▶ **Data**:

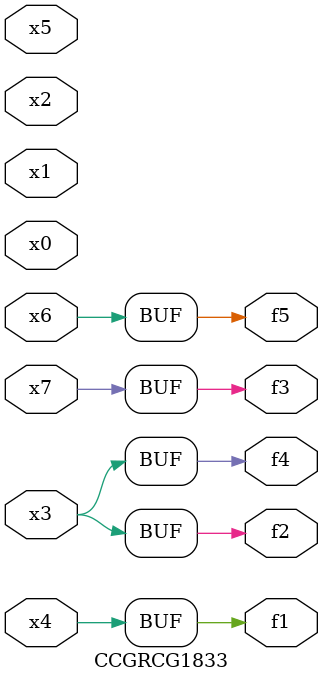
<source format=v>
module CCGRCG1833(
	input x0, x1, x2, x3, x4, x5, x6, x7,
	output f1, f2, f3, f4, f5
);
	assign f1 = x4;
	assign f2 = x3;
	assign f3 = x7;
	assign f4 = x3;
	assign f5 = x6;
endmodule

</source>
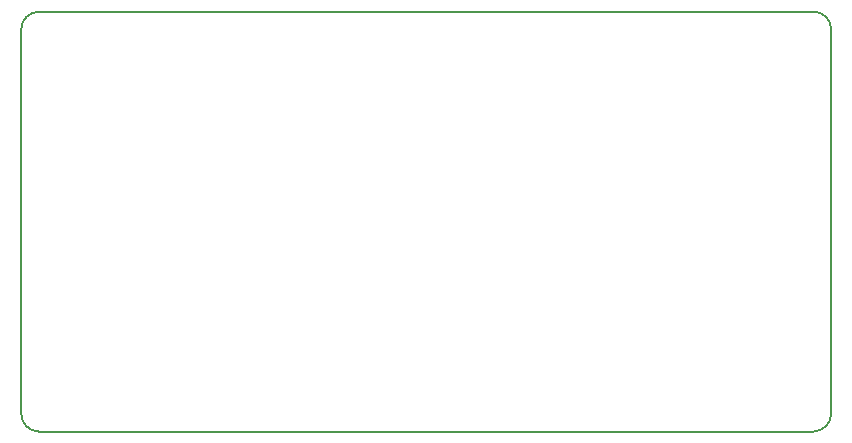
<source format=gbr>
%TF.GenerationSoftware,KiCad,Pcbnew,4.0.7-e2-6376~58~ubuntu17.04.1*%
%TF.CreationDate,2017-10-02T14:32:41+02:00*%
%TF.ProjectId,motion_led_pcb,6D6F74696F6E5F6C65645F7063622E6B,rev?*%
%TF.FileFunction,Profile,NP*%
%FSLAX46Y46*%
G04 Gerber Fmt 4.6, Leading zero omitted, Abs format (unit mm)*
G04 Created by KiCad (PCBNEW 4.0.7-e2-6376~58~ubuntu17.04.1) date Mon Oct  2 14:32:41 2017*
%MOMM*%
%LPD*%
G01*
G04 APERTURE LIST*
%ADD10C,0.100000*%
%ADD11C,0.150000*%
G04 APERTURE END LIST*
D10*
D11*
X68580000Y1524000D02*
X68580000Y34036000D01*
X1524000Y0D02*
X67056000Y0D01*
X0Y34036000D02*
X0Y1524000D01*
X1524000Y35560000D02*
X67056000Y35560000D01*
X1524000Y35560000D02*
G75*
G03X0Y34036000I0J-1524000D01*
G01*
X0Y1524000D02*
G75*
G03X1524000Y0I1524000J0D01*
G01*
X67056000Y0D02*
G75*
G03X68580000Y1524000I0J1524000D01*
G01*
X68580000Y34036000D02*
G75*
G03X67056000Y35560000I-1524000J0D01*
G01*
M02*

</source>
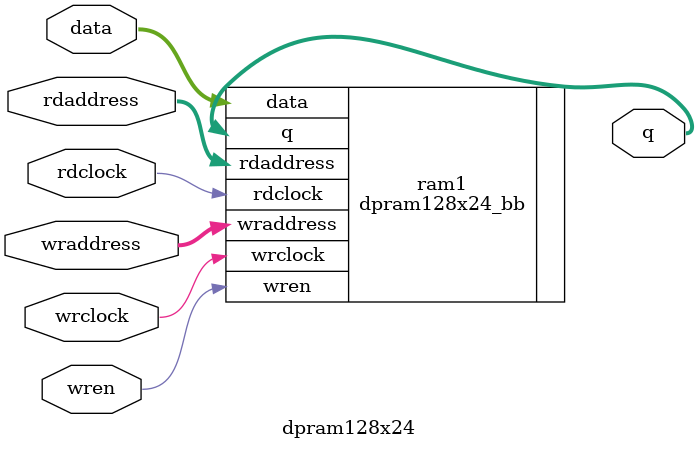
<source format=v>
module dpram128x24 (
	data,
	wren,
	wraddress,
	rdaddress,
	wrclock,
	rdclock,
	q);

	input [23:0] data;
	input  wren;
	input [6:0] wraddress;
	input [6:0] rdaddress;
	input  wrclock;
	input  rdclock;
	output [23:0] q;


	dpram128x24_bb ram1 (
		.data(data),
		.wren(wren),
		.wraddress(wraddress),
		.rdaddress(rdaddress),
		.wrclock(wrclock),
		.rdclock(rdclock),
		.q(q));



endmodule

</source>
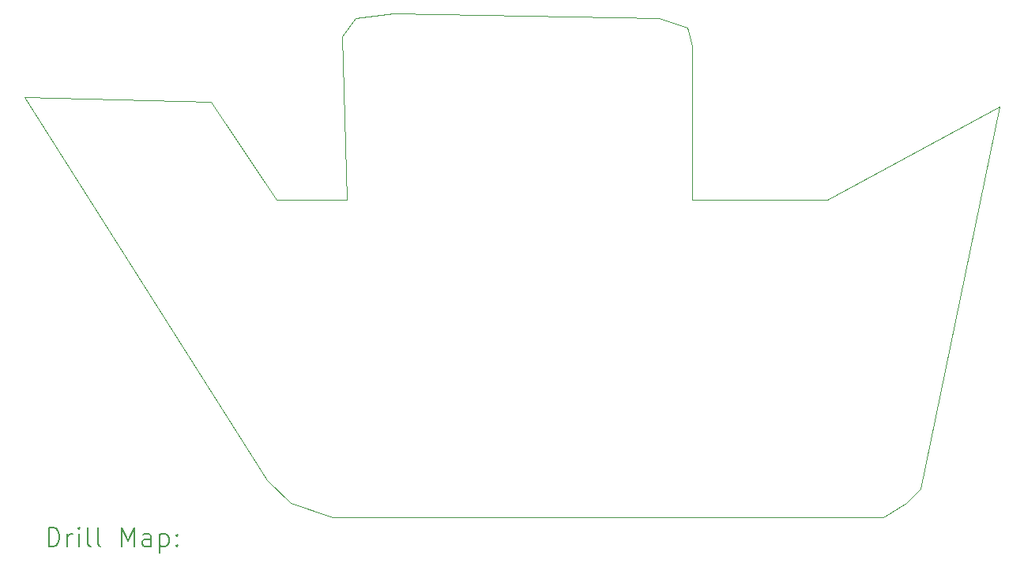
<source format=gbr>
%TF.GenerationSoftware,KiCad,Pcbnew,9.0.2*%
%TF.CreationDate,2025-06-29T23:08:07-05:00*%
%TF.ProjectId,project-solder,70726f6a-6563-4742-9d73-6f6c6465722e,rev?*%
%TF.SameCoordinates,Original*%
%TF.FileFunction,Drillmap*%
%TF.FilePolarity,Positive*%
%FSLAX45Y45*%
G04 Gerber Fmt 4.5, Leading zero omitted, Abs format (unit mm)*
G04 Created by KiCad (PCBNEW 9.0.2) date 2025-06-29 23:08:07*
%MOMM*%
%LPD*%
G01*
G04 APERTURE LIST*
%ADD10C,0.050000*%
%ADD11C,0.200000*%
G04 APERTURE END LIST*
D10*
X20350000Y-6250000D02*
X20650000Y-6350000D01*
X20700000Y-6550000D01*
X20700000Y-8200000D01*
X22150000Y-8200000D01*
X24000000Y-7200000D01*
X23150000Y-11300000D01*
X23000000Y-11450000D01*
X22750000Y-11600000D01*
X16850000Y-11600000D01*
X16400000Y-11450000D01*
X16150000Y-11200000D01*
X13550000Y-7100000D01*
X15550000Y-7150000D01*
X16250000Y-8200000D01*
X17000000Y-8200000D01*
X16950000Y-6450000D01*
X17100000Y-6250000D01*
X17500000Y-6200000D01*
X20350000Y-6250000D01*
D11*
X13808277Y-11913984D02*
X13808277Y-11713984D01*
X13808277Y-11713984D02*
X13855896Y-11713984D01*
X13855896Y-11713984D02*
X13884467Y-11723508D01*
X13884467Y-11723508D02*
X13903515Y-11742555D01*
X13903515Y-11742555D02*
X13913039Y-11761603D01*
X13913039Y-11761603D02*
X13922562Y-11799698D01*
X13922562Y-11799698D02*
X13922562Y-11828269D01*
X13922562Y-11828269D02*
X13913039Y-11866365D01*
X13913039Y-11866365D02*
X13903515Y-11885412D01*
X13903515Y-11885412D02*
X13884467Y-11904460D01*
X13884467Y-11904460D02*
X13855896Y-11913984D01*
X13855896Y-11913984D02*
X13808277Y-11913984D01*
X14008277Y-11913984D02*
X14008277Y-11780650D01*
X14008277Y-11818746D02*
X14017801Y-11799698D01*
X14017801Y-11799698D02*
X14027324Y-11790174D01*
X14027324Y-11790174D02*
X14046372Y-11780650D01*
X14046372Y-11780650D02*
X14065420Y-11780650D01*
X14132086Y-11913984D02*
X14132086Y-11780650D01*
X14132086Y-11713984D02*
X14122562Y-11723508D01*
X14122562Y-11723508D02*
X14132086Y-11733031D01*
X14132086Y-11733031D02*
X14141610Y-11723508D01*
X14141610Y-11723508D02*
X14132086Y-11713984D01*
X14132086Y-11713984D02*
X14132086Y-11733031D01*
X14255896Y-11913984D02*
X14236848Y-11904460D01*
X14236848Y-11904460D02*
X14227324Y-11885412D01*
X14227324Y-11885412D02*
X14227324Y-11713984D01*
X14360658Y-11913984D02*
X14341610Y-11904460D01*
X14341610Y-11904460D02*
X14332086Y-11885412D01*
X14332086Y-11885412D02*
X14332086Y-11713984D01*
X14589229Y-11913984D02*
X14589229Y-11713984D01*
X14589229Y-11713984D02*
X14655896Y-11856841D01*
X14655896Y-11856841D02*
X14722562Y-11713984D01*
X14722562Y-11713984D02*
X14722562Y-11913984D01*
X14903515Y-11913984D02*
X14903515Y-11809222D01*
X14903515Y-11809222D02*
X14893991Y-11790174D01*
X14893991Y-11790174D02*
X14874943Y-11780650D01*
X14874943Y-11780650D02*
X14836848Y-11780650D01*
X14836848Y-11780650D02*
X14817801Y-11790174D01*
X14903515Y-11904460D02*
X14884467Y-11913984D01*
X14884467Y-11913984D02*
X14836848Y-11913984D01*
X14836848Y-11913984D02*
X14817801Y-11904460D01*
X14817801Y-11904460D02*
X14808277Y-11885412D01*
X14808277Y-11885412D02*
X14808277Y-11866365D01*
X14808277Y-11866365D02*
X14817801Y-11847317D01*
X14817801Y-11847317D02*
X14836848Y-11837793D01*
X14836848Y-11837793D02*
X14884467Y-11837793D01*
X14884467Y-11837793D02*
X14903515Y-11828269D01*
X14998753Y-11780650D02*
X14998753Y-11980650D01*
X14998753Y-11790174D02*
X15017801Y-11780650D01*
X15017801Y-11780650D02*
X15055896Y-11780650D01*
X15055896Y-11780650D02*
X15074943Y-11790174D01*
X15074943Y-11790174D02*
X15084467Y-11799698D01*
X15084467Y-11799698D02*
X15093991Y-11818746D01*
X15093991Y-11818746D02*
X15093991Y-11875888D01*
X15093991Y-11875888D02*
X15084467Y-11894936D01*
X15084467Y-11894936D02*
X15074943Y-11904460D01*
X15074943Y-11904460D02*
X15055896Y-11913984D01*
X15055896Y-11913984D02*
X15017801Y-11913984D01*
X15017801Y-11913984D02*
X14998753Y-11904460D01*
X15179705Y-11894936D02*
X15189229Y-11904460D01*
X15189229Y-11904460D02*
X15179705Y-11913984D01*
X15179705Y-11913984D02*
X15170182Y-11904460D01*
X15170182Y-11904460D02*
X15179705Y-11894936D01*
X15179705Y-11894936D02*
X15179705Y-11913984D01*
X15179705Y-11790174D02*
X15189229Y-11799698D01*
X15189229Y-11799698D02*
X15179705Y-11809222D01*
X15179705Y-11809222D02*
X15170182Y-11799698D01*
X15170182Y-11799698D02*
X15179705Y-11790174D01*
X15179705Y-11790174D02*
X15179705Y-11809222D01*
M02*

</source>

▶ **Exercise instructions**: For each line above that contains "unit", make a copy.

▶ **Response area**:
G04 Gerber Fmt 4.6, Leading zero omitted, Abs format (unit mm)*
G04 Gerber Fmt 4.5, Leading zero omitted, Abs format (unit mm)*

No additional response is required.